**Task statement:** Extract all lines from the data beneath that include the word "controller".

(Dataset entries)
------------------------------------------------------------------------
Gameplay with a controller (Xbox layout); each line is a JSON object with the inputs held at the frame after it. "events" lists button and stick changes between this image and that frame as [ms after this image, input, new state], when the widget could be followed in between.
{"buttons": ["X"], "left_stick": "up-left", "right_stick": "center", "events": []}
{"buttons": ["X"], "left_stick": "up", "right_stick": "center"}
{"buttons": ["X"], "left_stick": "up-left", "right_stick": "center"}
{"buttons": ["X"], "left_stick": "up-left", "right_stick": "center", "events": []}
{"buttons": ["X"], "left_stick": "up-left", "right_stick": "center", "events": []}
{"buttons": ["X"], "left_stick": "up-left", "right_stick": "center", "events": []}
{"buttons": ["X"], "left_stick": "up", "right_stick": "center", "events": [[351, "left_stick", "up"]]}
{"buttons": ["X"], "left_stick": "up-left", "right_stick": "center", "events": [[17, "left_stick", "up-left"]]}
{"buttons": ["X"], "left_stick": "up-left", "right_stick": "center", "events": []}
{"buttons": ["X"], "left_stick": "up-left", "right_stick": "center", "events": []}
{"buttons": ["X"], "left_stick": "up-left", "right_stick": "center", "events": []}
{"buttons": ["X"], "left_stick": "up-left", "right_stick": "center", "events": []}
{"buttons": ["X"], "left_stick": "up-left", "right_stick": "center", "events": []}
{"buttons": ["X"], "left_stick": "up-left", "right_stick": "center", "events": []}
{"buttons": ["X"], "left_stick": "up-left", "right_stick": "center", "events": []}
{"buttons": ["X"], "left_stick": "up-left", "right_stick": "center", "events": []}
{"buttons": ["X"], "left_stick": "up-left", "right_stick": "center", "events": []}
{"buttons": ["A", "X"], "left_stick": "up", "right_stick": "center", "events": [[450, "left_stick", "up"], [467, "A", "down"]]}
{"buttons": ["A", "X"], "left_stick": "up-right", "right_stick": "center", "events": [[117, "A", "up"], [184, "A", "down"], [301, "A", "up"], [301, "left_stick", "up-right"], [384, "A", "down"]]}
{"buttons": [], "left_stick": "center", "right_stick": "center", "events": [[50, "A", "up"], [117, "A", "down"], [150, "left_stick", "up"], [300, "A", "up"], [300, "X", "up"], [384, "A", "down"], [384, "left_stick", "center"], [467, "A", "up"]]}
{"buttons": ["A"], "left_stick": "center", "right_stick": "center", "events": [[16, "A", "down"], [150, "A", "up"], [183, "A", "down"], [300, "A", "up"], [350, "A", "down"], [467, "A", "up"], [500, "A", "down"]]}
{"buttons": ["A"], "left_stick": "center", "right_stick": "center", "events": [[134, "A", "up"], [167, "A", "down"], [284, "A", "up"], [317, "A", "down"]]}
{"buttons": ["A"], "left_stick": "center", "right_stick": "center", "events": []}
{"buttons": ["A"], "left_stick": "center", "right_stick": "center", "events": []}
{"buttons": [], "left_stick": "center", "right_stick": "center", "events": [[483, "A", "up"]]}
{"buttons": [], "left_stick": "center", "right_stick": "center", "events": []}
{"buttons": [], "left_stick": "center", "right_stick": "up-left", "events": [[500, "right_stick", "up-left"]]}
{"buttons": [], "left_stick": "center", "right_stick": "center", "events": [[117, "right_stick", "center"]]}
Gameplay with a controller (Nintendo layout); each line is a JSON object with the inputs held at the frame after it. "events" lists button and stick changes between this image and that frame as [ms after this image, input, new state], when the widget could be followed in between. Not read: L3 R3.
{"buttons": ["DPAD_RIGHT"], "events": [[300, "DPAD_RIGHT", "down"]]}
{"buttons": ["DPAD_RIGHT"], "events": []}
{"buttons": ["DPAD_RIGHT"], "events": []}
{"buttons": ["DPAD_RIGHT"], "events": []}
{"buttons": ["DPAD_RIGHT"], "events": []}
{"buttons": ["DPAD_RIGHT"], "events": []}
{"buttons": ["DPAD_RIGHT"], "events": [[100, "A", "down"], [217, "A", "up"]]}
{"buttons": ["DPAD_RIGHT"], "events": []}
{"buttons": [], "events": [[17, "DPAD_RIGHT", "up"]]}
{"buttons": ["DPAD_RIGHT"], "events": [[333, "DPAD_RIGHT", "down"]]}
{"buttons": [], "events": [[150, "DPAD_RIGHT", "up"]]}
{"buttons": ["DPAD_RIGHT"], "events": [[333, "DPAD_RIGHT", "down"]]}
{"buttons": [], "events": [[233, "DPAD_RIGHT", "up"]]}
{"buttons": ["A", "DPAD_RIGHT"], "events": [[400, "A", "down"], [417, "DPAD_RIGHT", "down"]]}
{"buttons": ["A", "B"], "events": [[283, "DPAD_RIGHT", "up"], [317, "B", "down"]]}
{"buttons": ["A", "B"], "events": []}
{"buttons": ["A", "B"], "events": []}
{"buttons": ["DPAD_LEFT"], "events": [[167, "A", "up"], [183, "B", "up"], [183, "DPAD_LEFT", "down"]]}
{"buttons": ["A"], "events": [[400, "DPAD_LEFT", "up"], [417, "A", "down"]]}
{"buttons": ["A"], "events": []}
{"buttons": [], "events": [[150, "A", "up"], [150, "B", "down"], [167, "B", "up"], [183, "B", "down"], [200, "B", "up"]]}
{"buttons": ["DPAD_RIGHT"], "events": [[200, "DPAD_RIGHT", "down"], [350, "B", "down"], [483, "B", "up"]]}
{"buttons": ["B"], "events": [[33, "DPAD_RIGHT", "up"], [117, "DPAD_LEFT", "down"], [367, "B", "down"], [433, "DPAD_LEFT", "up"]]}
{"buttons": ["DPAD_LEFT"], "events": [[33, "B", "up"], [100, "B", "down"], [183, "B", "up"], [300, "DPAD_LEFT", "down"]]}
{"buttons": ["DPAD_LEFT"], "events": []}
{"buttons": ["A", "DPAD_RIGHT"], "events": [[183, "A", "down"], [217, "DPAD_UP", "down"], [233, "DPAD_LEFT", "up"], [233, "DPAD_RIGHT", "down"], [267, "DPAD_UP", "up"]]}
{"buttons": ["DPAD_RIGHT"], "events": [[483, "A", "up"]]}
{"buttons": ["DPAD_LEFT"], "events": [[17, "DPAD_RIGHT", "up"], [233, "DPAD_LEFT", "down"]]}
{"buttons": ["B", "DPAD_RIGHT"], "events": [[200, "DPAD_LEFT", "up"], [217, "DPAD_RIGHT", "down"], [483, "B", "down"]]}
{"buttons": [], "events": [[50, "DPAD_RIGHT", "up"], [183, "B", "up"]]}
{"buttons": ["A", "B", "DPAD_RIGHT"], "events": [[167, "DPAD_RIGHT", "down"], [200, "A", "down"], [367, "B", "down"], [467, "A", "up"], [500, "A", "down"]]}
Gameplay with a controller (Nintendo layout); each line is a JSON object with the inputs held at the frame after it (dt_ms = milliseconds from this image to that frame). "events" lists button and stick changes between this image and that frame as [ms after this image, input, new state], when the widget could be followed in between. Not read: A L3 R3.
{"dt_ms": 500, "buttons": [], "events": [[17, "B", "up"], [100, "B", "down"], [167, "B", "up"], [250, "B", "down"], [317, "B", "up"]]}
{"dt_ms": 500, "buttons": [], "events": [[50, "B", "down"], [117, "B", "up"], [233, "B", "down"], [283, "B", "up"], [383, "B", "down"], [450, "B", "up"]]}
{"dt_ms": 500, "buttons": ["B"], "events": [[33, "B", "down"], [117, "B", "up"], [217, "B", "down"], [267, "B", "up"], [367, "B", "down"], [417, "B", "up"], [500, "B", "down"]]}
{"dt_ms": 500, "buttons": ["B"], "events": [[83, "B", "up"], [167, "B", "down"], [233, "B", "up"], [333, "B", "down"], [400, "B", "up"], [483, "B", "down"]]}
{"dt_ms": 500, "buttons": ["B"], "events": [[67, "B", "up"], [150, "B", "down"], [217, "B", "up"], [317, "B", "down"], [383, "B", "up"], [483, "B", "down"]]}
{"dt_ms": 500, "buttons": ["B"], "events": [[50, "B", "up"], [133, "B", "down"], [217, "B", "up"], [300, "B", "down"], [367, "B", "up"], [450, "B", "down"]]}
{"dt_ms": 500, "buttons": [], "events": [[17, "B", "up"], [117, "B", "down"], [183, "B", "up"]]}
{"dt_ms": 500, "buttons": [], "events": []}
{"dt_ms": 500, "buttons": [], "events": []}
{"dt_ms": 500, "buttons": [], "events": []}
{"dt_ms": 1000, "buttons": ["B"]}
------------------------------------------------------------------------
**Finished exercise:**
Gameplay with a controller (Xbox layout); each line is a JSON object with the inputs held at the frame after it. "events" lists button and stick changes between this image and that frame as [ms after this image, input, new state], when the widget could be followed in between.
Gameplay with a controller (Nintendo layout); each line is a JSON object with the inputs held at the frame after it. "events" lists button and stick changes between this image and that frame as [ms after this image, input, new state], when the widget could be followed in between. Not read: L3 R3.
Gameplay with a controller (Nintendo layout); each line is a JSON object with the inputs held at the frame after it (dt_ms = milliseconds from this image to that frame). "events" lists button and stick changes between this image and that frame as [ms after this image, input, new state], when the widget could be followed in between. Not read: A L3 R3.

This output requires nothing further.